School of Pharmacy, Jiangxi Science & Technology Normal University, Nanchang 330013, China.
School of Life Science, Jiangxi Science & Technology Normal University, Nanchang 330013, China.
J Inorg Biochem. 2024 May;254:112517. doi: 10.1016/j.jinorgbio.2024.112517. Epub 2024 Mar 5.
Developing new antimicrobials to combat drug-resistant bacterial infections is necessary due to the increasing problem of bacterial resistance. In this study, four metallic ruthenium complexes modified with benzothiazoles were designed, synthesized and subjected to bio-evaluated. Among them, Ru-2 displayed remarkable inhibitory activity against Staphylococcus aureus (S. aureus) with a minimum inhibitory concentration (MIC) of 1.56 μg/mL. Additionally, it showcased low hemolytic toxicity (HC > 200 μg/mL) and the ability to effectively eradicate S. aureus without fostering drug resistance. Further investigation into the antibacterial mechanism suggested that Ru-2 may target the phospholipid component of S. aureus, leading to the disruption of the bacterial cell membrane and subsequent leakage of cell contents (nucleic acid, protein, and ONPG), ultimately resulting in the death of the bacterial cell. In vivo studies, both the G. mellonella larvae and the mouse skin infection models were conducted, indicated that Ru-2 could potentially serve as a viable candidate for the treatment of S. aureus infection. It exhibited no toxic or side effects on normal tissues. The results suggest that benzothiazole-modified ruthenium complexes may have potential as membrane-active antimicrobials against drug-resistant bacterial infections.
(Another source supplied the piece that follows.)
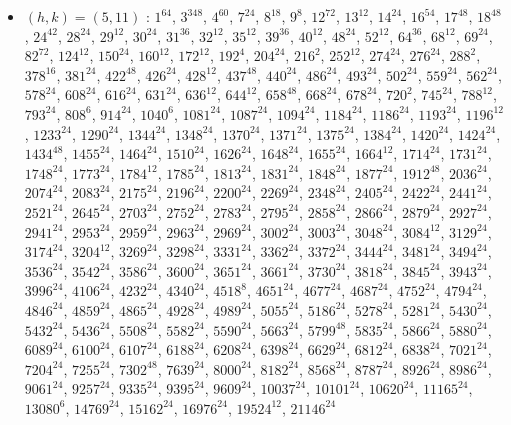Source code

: \begin{itemize}
\item $(h,k)=(5,11)$ : $1^{64}$, $3^{348}$, $4^{60}$, $7^{24}$, $8^{18}$, $9^{8}$, $12^{72}$, $13^{12}$, $14^{24}$, $16^{54}$, $17^{48}$, $18^{48}$, $24^{42}$, $28^{24}$, $29^{12}$, $30^{24}$, $31^{36}$, $32^{12}$, $35^{12}$, $39^{36}$, $40^{12}$, $48^{24}$, $52^{12}$, $64^{36}$, $68^{12}$, $69^{24}$, $82^{72}$, $124^{12}$, $150^{24}$, $160^{12}$, $172^{12}$, $192^{4}$, $204^{24}$, $216^{2}$, $252^{12}$, $274^{24}$, $276^{24}$, $288^{2}$, $378^{16}$, $381^{24}$, $422^{48}$, $426^{24}$, $428^{12}$, $437^{48}$, $440^{24}$, $486^{24}$, $493^{24}$, $502^{24}$, $559^{24}$, $562^{24}$, $578^{24}$, $608^{24}$, $616^{24}$, $631^{24}$, $636^{12}$, $644^{12}$, $658^{48}$, $668^{24}$, $678^{24}$, $720^{2}$, $745^{24}$, $788^{12}$, $793^{24}$, $808^{6}$, $914^{24}$, $1040^{6}$, $1081^{24}$, $1087^{24}$, $1094^{24}$, $1184^{24}$, $1186^{24}$, $1193^{24}$, $1196^{12}$, $1233^{24}$, $1290^{24}$, $1344^{24}$, $1348^{24}$, $1370^{24}$, $1371^{24}$, $1375^{24}$, $1384^{24}$, $1420^{24}$, $1424^{24}$, $1434^{48}$, $1455^{24}$, $1464^{24}$, $1510^{24}$, $1626^{24}$, $1648^{24}$, $1655^{24}$, $1664^{12}$, $1714^{24}$, $1731^{24}$, $1748^{24}$, $1773^{24}$, $1784^{12}$, $1785^{24}$, $1813^{24}$, $1831^{24}$, $1848^{24}$, $1877^{24}$, $1912^{48}$, $2036^{24}$, $2074^{24}$, $2083^{24}$, $2175^{24}$, $2196^{24}$, $2200^{24}$, $2269^{24}$, $2348^{24}$, $2405^{24}$, $2422^{24}$, $2441^{24}$, $2521^{24}$, $2645^{24}$, $2703^{24}$, $2752^{24}$, $2783^{24}$, $2795^{24}$, $2858^{24}$, $2866^{24}$, $2879^{24}$, $2927^{24}$, $2941^{24}$, $2953^{24}$, $2959^{24}$, $2963^{24}$, $2969^{24}$, $3002^{24}$, $3003^{24}$, $3048^{24}$, $3084^{12}$, $3129^{24}$, $3174^{24}$, $3204^{12}$, $3269^{24}$, $3298^{24}$, $3331^{24}$, $3362^{24}$, $3372^{24}$, $3444^{24}$, $3481^{24}$, $3494^{24}$, $3536^{24}$, $3542^{24}$, $3586^{24}$, $3600^{24}$, $3651^{24}$, $3661^{24}$, $3730^{24}$, $3818^{24}$, $3845^{24}$, $3943^{24}$, $3996^{24}$, $4106^{24}$, $4232^{24}$, $4340^{24}$, $4518^{8}$, $4651^{24}$, $4677^{24}$, $4687^{24}$, $4752^{24}$, $4794^{24}$, $4846^{24}$, $4859^{24}$, $4865^{24}$, $4928^{24}$, $4989^{24}$, $5055^{24}$, $5186^{24}$, $5278^{24}$, $5281^{24}$, $5430^{24}$, $5432^{24}$, $5436^{24}$, $5508^{24}$, $5582^{24}$, $5590^{24}$, $5663^{24}$, $5799^{48}$, $5835^{24}$, $5866^{24}$, $5880^{24}$, $6089^{24}$, $6100^{24}$, $6107^{24}$, $6188^{24}$, $6208^{24}$, $6398^{24}$, $6629^{24}$, $6812^{24}$, $6838^{24}$, $7021^{24}$, $7204^{24}$, $7255^{24}$, $7302^{48}$, $7639^{24}$, $8000^{24}$, $8182^{24}$, $8568^{24}$, $8787^{24}$, $8926^{24}$, $8986^{24}$, $9061^{24}$, $9257^{24}$, $9335^{24}$, $9395^{24}$, $9609^{24}$, $10037^{24}$, $10101^{24}$, $10620^{24}$, $11165^{24}$, $13080^{6}$, $14769^{24}$, $15162^{24}$, $16976^{24}$, $19524^{12}$, $21146^{24}$

\end{itemize}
由于细菌耐药性问题日益严重,开发新的抗菌药物来对抗耐药菌感染是必要的。在这项研究中,设计、合成并进行了生物评价了四个用苯并噻唑修饰的金属钌配合物。其中,Ru-2 对金黄色葡萄球菌(S. aureus)表现出显著的抑制活性,最小抑菌浓度(MIC)为 1.56μg/mL。此外,它还表现出低的溶血毒性(HC>200μg/mL),并且能够有效根除金黄色葡萄球菌而不助长耐药性。对其抗菌机制的进一步研究表明,Ru-2 可能靶向金黄色葡萄球菌的磷脂成分,导致细菌细胞膜破裂,随后细胞内容物(核酸、蛋白质和 ONPG)泄漏,最终导致细菌细胞死亡。体内研究中,使用了 G. mellonella 幼虫和小鼠皮肤感染模型,表明 Ru-2 可能有潜力成为治疗金黄色葡萄球菌感染的候选药物。它对正常组织没有毒性或副作用。这些结果表明,苯并噻唑修饰的钌配合物可能具有作为针对耐药菌感染的膜活性抗菌药物的潜力。